If the data providers do not have an established pattern for delivery manifests, it is recommended that they implement the STAC Item specification for each item that shares a geometry & timestamp.
Verified Integrity
What
At time of upload, the integrity of the data uploaded should be verified.
How
AWS S3 provides two techniques to achieve verifying the integrity of uploaded objects.
Preferred: Tagged with trailing checksums
From the S3 Docs:
When uploading objects to Amazon S3, you can either provide a precalculated checksum for the object or use an AWS SDK to automatically create trailing checksums on your behalf.
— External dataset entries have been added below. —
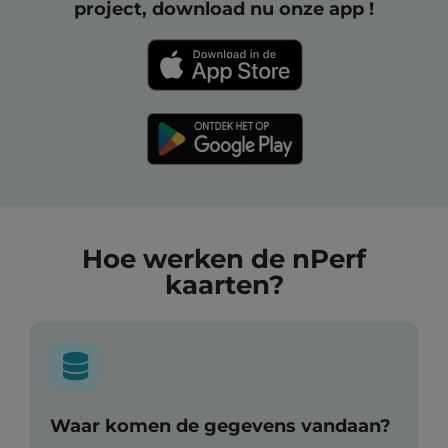
project, download nu onze app !
Hoe werken de nPerf
kaarten?
Waar komen de gegevens vandaan?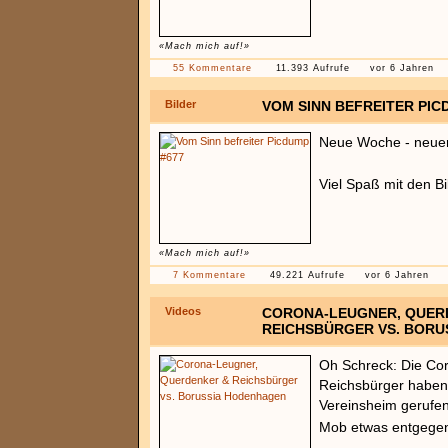
«Mach mich auf!»
55 Kommentare
11.393 Aufrufe
vor 6 Jahren
Bilder
VOM SINN BEFREITER PIC
Neue Woche - neue
Viel Spaß mit den B
«Mach mich auf!»
7 Kommentare
49.221 Aufrufe
vor 6 Jahren
Videos
CORONA-LEUGNER, QUER
REICHSBÜRGER VS. BORU
Oh Schreck: Die Co
Reichsbürger habe
Vereinsheim gerufen
Mob etwas entgege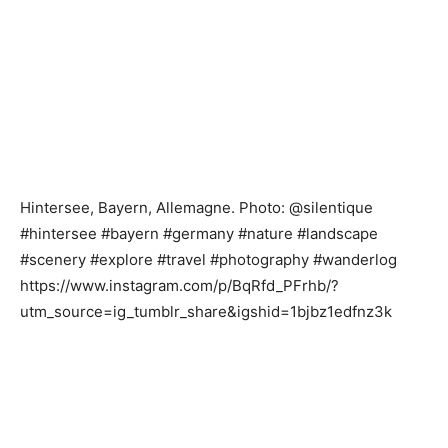
Hintersee, Bayern, Allemagne. Photo: @silentique
#hintersee #bayern #germany #nature #landscape
#scenery #explore #travel #photography #wanderlog
https://www.instagram.com/p/BqRfd_PFrhb/?
utm_source=ig_tumblr_share&igshid=1bjbz1edfnz3k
If you decide to use a trailing checksum, Amazon S3 automatically generates the checksum by using your specified algorithm and uses it to validate the integrity of the object during upload.
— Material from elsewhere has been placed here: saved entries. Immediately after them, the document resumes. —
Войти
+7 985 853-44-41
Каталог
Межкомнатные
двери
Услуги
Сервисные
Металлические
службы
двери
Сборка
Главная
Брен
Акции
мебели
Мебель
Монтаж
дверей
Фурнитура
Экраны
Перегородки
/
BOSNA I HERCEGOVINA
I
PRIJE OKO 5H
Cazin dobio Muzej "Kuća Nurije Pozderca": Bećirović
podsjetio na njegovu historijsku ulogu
AWS' SDKs provide functionality to generate the desired checksum at time of upload.
Example
with open(file_path, "rb") as f:
boto3.client("s3").put_object(
Bucket=bucket_name,
Key=filename,
Body=f,
ChecksumAlgorithm="SHA256",
)
However, if a known checksum is available, it may be preferable to provide that manually.
Example
with open(file_path, "rb") as f:
boto3.client("s3").put_object(
Bucket=bucket_name,
Key=filename,
Body=f,
ChecksumSHA256=checksum,
)
With this technique, S3 objects will contain metadata reporting its checksum. This is available via the get-object-attributes
API endpoint.
Example
r = boto3.client("s3").get_object_attributes(
Bucket=bucket,
Key=key,
ObjectAttributes=['Checksum']
)
print(r['Checksum']['ChecksumSHA256'])
Legacy: Uploaded with Content-MD5
header
From the AWS S3 PutObject API documentation:
To ensure that data is not corrupted traversing the network, use the
Content-MD5
header. When you use this header, Amazon S3 checks the object against the provided MD5 value and, if they do not match, returns an error.
Additional Reading
- [S3 Docs] Checking object integrity
- [AWS Knowledge Center] How can I check the integrity of an object uploaded to Amazon S3?
Prefixed by unique value
What
All files within a delivery should share a unique prefix.
Why
By placing each delivery into a unique prefix, common filenames (e.g. manifest.json
) won't conflict. Additionally, S3 applies rate limits per prefix in the bucket; utilizing a prefix-per-delivery greatly helps avoid hitting rate limit issues.